Stored items:
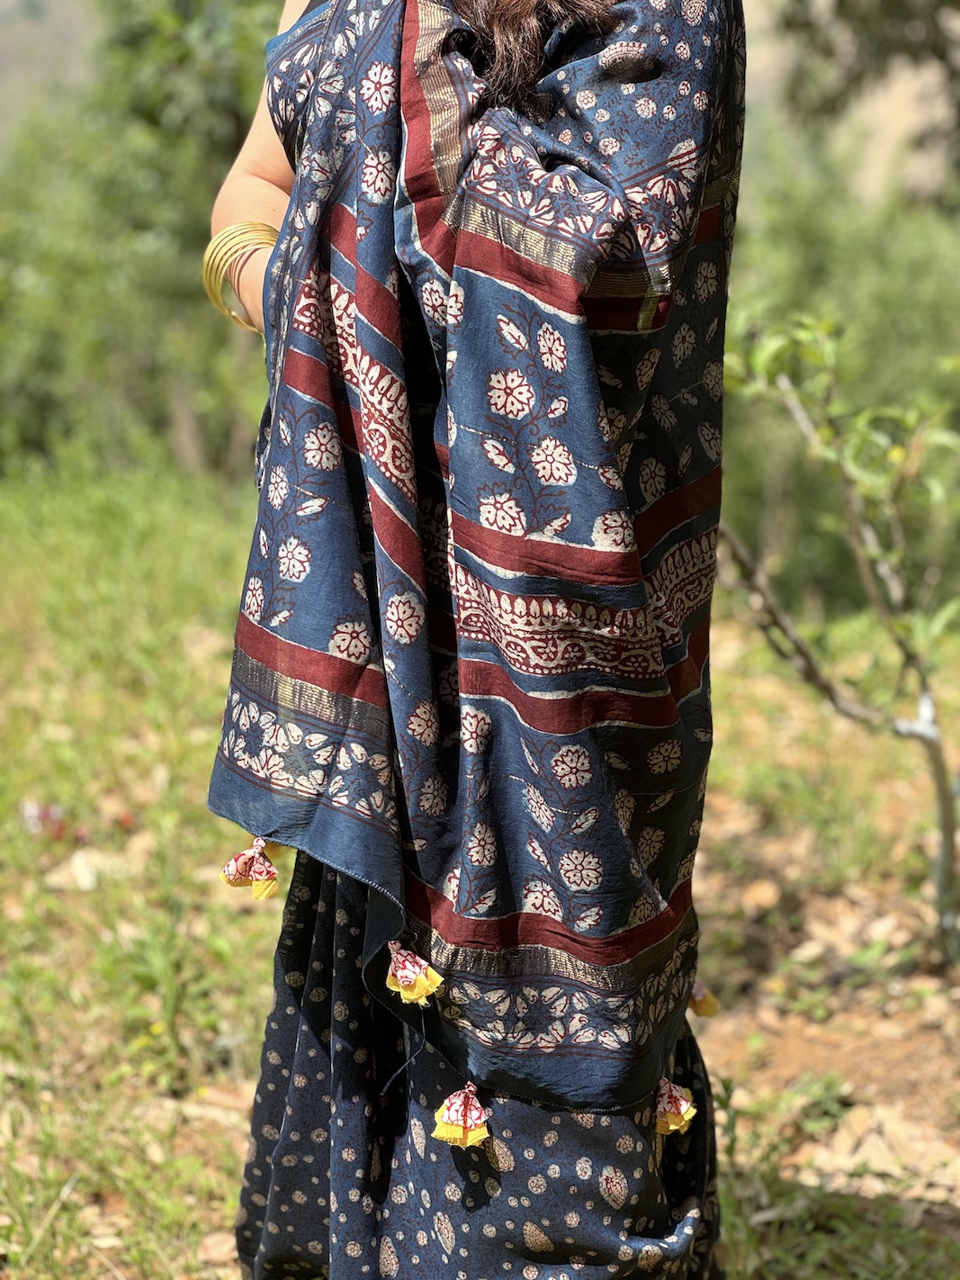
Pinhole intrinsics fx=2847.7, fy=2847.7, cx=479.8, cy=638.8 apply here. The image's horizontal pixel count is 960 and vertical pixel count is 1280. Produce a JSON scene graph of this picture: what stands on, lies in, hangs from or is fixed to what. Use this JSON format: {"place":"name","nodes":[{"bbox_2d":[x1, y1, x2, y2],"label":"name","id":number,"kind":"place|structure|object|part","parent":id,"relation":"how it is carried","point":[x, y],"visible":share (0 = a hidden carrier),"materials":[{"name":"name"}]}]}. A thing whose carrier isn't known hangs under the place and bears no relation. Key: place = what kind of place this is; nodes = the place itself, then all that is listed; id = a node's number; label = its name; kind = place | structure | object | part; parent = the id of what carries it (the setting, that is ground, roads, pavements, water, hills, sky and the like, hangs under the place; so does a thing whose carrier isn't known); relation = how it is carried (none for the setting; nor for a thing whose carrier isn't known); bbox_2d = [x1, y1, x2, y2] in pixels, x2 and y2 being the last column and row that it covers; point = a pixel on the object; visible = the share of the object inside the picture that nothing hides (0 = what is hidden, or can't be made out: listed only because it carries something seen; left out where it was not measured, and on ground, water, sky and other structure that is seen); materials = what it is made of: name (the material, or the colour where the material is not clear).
{"place":"outdoors","nodes":[
{"label":"outdoors","id":0,"kind":"place"},
{"bbox_2d":[0,0,105,152],"label":"hill","id":1,"kind":"structure","parent":0,"point":[54,22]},
{"bbox_2d":[0,455,959,1279],"label":"grass","id":2,"kind":"structure","parent":0,"point":[247,921],"materials":[{"name":"green plant"}]},
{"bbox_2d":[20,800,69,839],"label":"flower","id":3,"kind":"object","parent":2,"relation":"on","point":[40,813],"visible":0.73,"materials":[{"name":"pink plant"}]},
{"bbox_2d":[44,846,132,890],"label":"dry leaf","id":4,"kind":"object","parent":2,"relation":"on","point":[85,880],"visible":0.64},
{"bbox_2d":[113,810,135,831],"label":"red flower","id":5,"kind":"object","parent":2,"relation":"on","point":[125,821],"visible":0.92,"materials":[{"name":"red plant"}]},
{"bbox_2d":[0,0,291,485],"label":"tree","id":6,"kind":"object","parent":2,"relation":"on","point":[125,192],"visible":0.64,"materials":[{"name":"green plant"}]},
{"bbox_2d":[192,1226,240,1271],"label":"dry leaf","id":7,"kind":"object","parent":2,"relation":"on","point":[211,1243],"visible":0.64,"materials":[{"name":"brown"}]},
{"bbox_2d":[197,0,744,1279],"label":"woman","id":8,"kind":"object","parent":2,"relation":"on","point":[273,103],"visible":0.88},
{"bbox_2d":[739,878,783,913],"label":"dry leaf","id":9,"kind":"object","parent":2,"relation":"on","point":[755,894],"visible":0.96,"materials":[{"name":"brown"}]},
{"bbox_2d":[711,305,959,962],"label":"sapling","id":10,"kind":"object","parent":2,"relation":"on","point":[877,552],"visible":0.98,"materials":[{"name":"green plant"}]},
{"label":"tree trunk","id":11,"kind":"part","parent":10,"relation":"part of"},
{"bbox_2d":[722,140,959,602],"label":"shrub","id":12,"kind":"object","parent":2,"relation":"on","point":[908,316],"visible":0.52,"materials":[{"name":"green plant"}]},
{"bbox_2d":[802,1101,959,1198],"label":"dry leaf","id":13,"kind":"object","parent":2,"relation":"on","point":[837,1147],"visible":0.69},
{"bbox_2d":[765,0,959,206],"label":"tree","id":14,"kind":"object","parent":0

Try it: Repeat all the data as it stands, dropping any images it holds.

Exercise output:
Pinhole intrinsics fx=2847.7, fy=2847.7, cx=479.8, cy=638.8 apply here. The image's horizontal pixel count is 960 and vertical pixel count is 1280. Produce a JSON scene graph of this picture: what stands on, lies in, hangs from or is fixed to what. Use this JSON format: {"place":"name","nodes":[{"bbox_2d":[x1, y1, x2, y2],"label":"name","id":number,"kind":"place|structure|object|part","parent":id,"relation":"how it is carried","point":[x, y],"visible":share (0 = a hidden carrier),"materials":[{"name":"name"}]}]}. A thing whose carrier isn't known hangs under the place and bears no relation. Key: place = what kind of place this is; nodes = the place itself, then all that is listed; id = a node's number; label = its name; kind = place | structure | object | part; parent = the id of what carries it (the setting, that is ground, roads, pavements, water, hills, sky and the like, hangs under the place; so does a thing whose carrier isn't known); relation = how it is carried (none for the setting; nor for a thing whose carrier isn't known); bbox_2d = [x1, y1, x2, y2] in pixels, x2 and y2 being the last column and row that it covers; point = a pixel on the object; visible = the share of the object inside the picture that nothing hides (0 = what is hidden, or can't be made out: listed only because it carries something seen; left out where it was not measured, and on ground, water, sky and other structure that is seen); materials = what it is made of: name (the material, or the colour where the material is not clear).
{"place":"outdoors","nodes":[
{"label":"outdoors","id":0,"kind":"place"},
{"bbox_2d":[0,0,105,152],"label":"hill","id":1,"kind":"structure","parent":0,"point":[54,22]},
{"bbox_2d":[0,455,959,1279],"label":"grass","id":2,"kind":"structure","parent":0,"point":[247,921],"materials":[{"name":"green plant"}]},
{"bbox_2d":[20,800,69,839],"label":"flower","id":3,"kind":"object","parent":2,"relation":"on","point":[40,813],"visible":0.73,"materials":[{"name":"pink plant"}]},
{"bbox_2d":[44,846,132,890],"label":"dry leaf","id":4,"kind":"object","parent":2,"relation":"on","point":[85,880],"visible":0.64},
{"bbox_2d":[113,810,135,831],"label":"red flower","id":5,"kind":"object","parent":2,"relation":"on","point":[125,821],"visible":0.92,"materials":[{"name":"red plant"}]},
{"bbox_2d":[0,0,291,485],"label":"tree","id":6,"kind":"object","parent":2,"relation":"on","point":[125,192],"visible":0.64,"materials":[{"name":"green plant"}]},
{"bbox_2d":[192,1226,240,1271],"label":"dry leaf","id":7,"kind":"object","parent":2,"relation":"on","point":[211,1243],"visible":0.64,"materials":[{"name":"brown"}]},
{"bbox_2d":[197,0,744,1279],"label":"woman","id":8,"kind":"object","parent":2,"relation":"on","point":[273,103],"visible":0.88},
{"bbox_2d":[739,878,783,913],"label":"dry leaf","id":9,"kind":"object","parent":2,"relation":"on","point":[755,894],"visible":0.96,"materials":[{"name":"brown"}]},
{"bbox_2d":[711,305,959,962],"label":"sapling","id":10,"kind":"object","parent":2,"relation":"on","point":[877,552],"visible":0.98,"materials":[{"name":"green plant"}]},
{"label":"tree trunk","id":11,"kind":"part","parent":10,"relation":"part of"},
{"bbox_2d":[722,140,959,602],"label":"shrub","id":12,"kind":"object","parent":2,"relation":"on","point":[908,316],"visible":0.52,"materials":[{"name":"green plant"}]},
{"bbox_2d":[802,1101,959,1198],"label":"dry leaf","id":13,"kind":"object","parent":2,"relation":"on","point":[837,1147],"visible":0.69},
{"bbox_2d":[765,0,959,206],"label":"tree","id":14,"kind":"object","parent":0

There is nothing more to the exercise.